▶ TESTO DELLA PAGINA:
%%

Il tema, volendo percorrerne un tratto accidentato, prosegue con le conferme
forniteci dall'idealismo in filosofia e da alcune teorie della fisica delle
particelle subatomiche. Lo so, sono entrambe materie ostiche, ma basti dire che
degni studiosi di entrambe sono giunti alla conclusione - quantomeno possibile,
va - che la realtà oggettiva non esiste, piuttosto un prodotto in
trasformazione, dovuta alla presenza di noi esseri coscienti. Troppo scontato, e
forse un po' snob, citare Platone o Schopenauer, allora cavalco la semplicità
della saggezza orientale, ovvero il sogno di Zhuangzi: appena svegliatosi dal
sogno di essere una farfalla, un dubbio circa un possibile inganno balena nella
sua mente ... "sarò mica una farfalla che ha appena iniziato a sognare d'essere
un uomo?". A loro volta gli inganni dal rigore scientifico riguardano la fisica
dell'estremamente piccolo e, in particolare, la possibile rivelazione derivante
dal cd. "esperimento della doppia fenditura" (il cui esito verrebbe influenzato
dalla presenza di un osservatore). Scontata la difficoltà insita nell'articolata
spiegazione delle due argomentazioni, che neppure sarei in grado di rendere
assimilabili, basti la semplice constatazione che due discipline apparentemente
agli antipodi vanno similmente a suggerire che la concezione deterministica
della realtà - secondo cui tutto procede secondo il principio di causa-effetto -
va ribaltata: saremmo noi esseri senzienti a modellare la realtà con i nostri
pensieri, la nostra presenza.
E se proprio così fosse - ecco la questione - non è appunto la parola ad attuare
quella selezione di pensieri a cui, per l'importanza che crediamo tributarvi,
scegliamo di dar voce? Che la letteratura sia l'arte di creare mondi, per
ristabilire un certo qual ordine in questa caotica realtà, è cosa da sempre
risaputa. Per un credente, per fare un esempio, l'Inferno è qualcosa di reale, e
sovente egli non fa caso alla circostanza che le Sacre Scritture contengono meri
riferimenti dal valore metaforico. È la potenza dei versi di Dante ad aver
perpetrato l'inganno circa la realtà di un mondo sotterraneo (chissà che non
esista davvero, tuttavia anche per Dante era un luogo dell'anima: "O voi
ch'avete l'intelletti sani/ mirate la dottrina che s'asconde/ sotto il velame de
li versi strani"). La parola è creatura che viene alla luce in virtù di un
articolato e sofisticato processo, è il segno distintivo della nostra razza,
fatta a Sua immagine e somiglianza, perciò capace - come Lui - di proferire
parole. Quale il grado di sofisticazione? Basti pensare che in questo
tecnologico terzo millennio le "macchine" stanno impersonando il ruolo di nuovi
idoli, eppure il più sofisticato dei computer - come dimostrato nell'esperimento
della cd. "stanza cinese" - elabora parole di cui non comprende il significato,
utilizza un linguaggio in cui è assente quel valore semantico che comunque non
riuscirebbe a cogliere ... per la sintassi basta un cervello, per la semantica
occorre una mente capace di comprendere ed elaborare idee/concetti.

%%

▶ DATI FORNITI:
%%

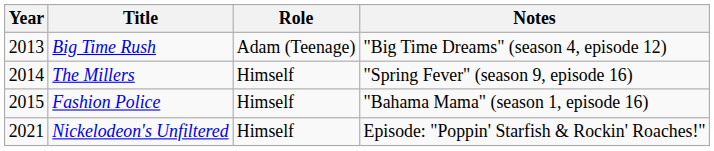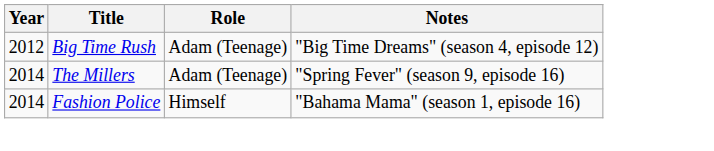Big Time Rush | Year: 2013 -> 2012
The Millers | Role: Himself -> Adam (Teenage)
Fashion Police | Year: 2015 -> 2014
- row: 2021 | Nickelodeon's Unfiltered | Himself | Episode: "Poppin' Starfish & Rockin' Roaches!"
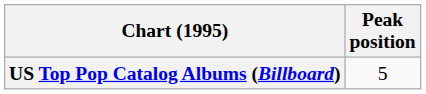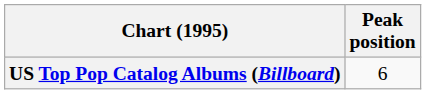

%%

▶ CONSEGNA: Nel testo della pagina, da che cosa verrebbe influenzato l'esito dell'esperimento della doppia fenditura?

▶ RISPOSTA ALL'ESERCIZIO: Dalla presenza di un osservatore.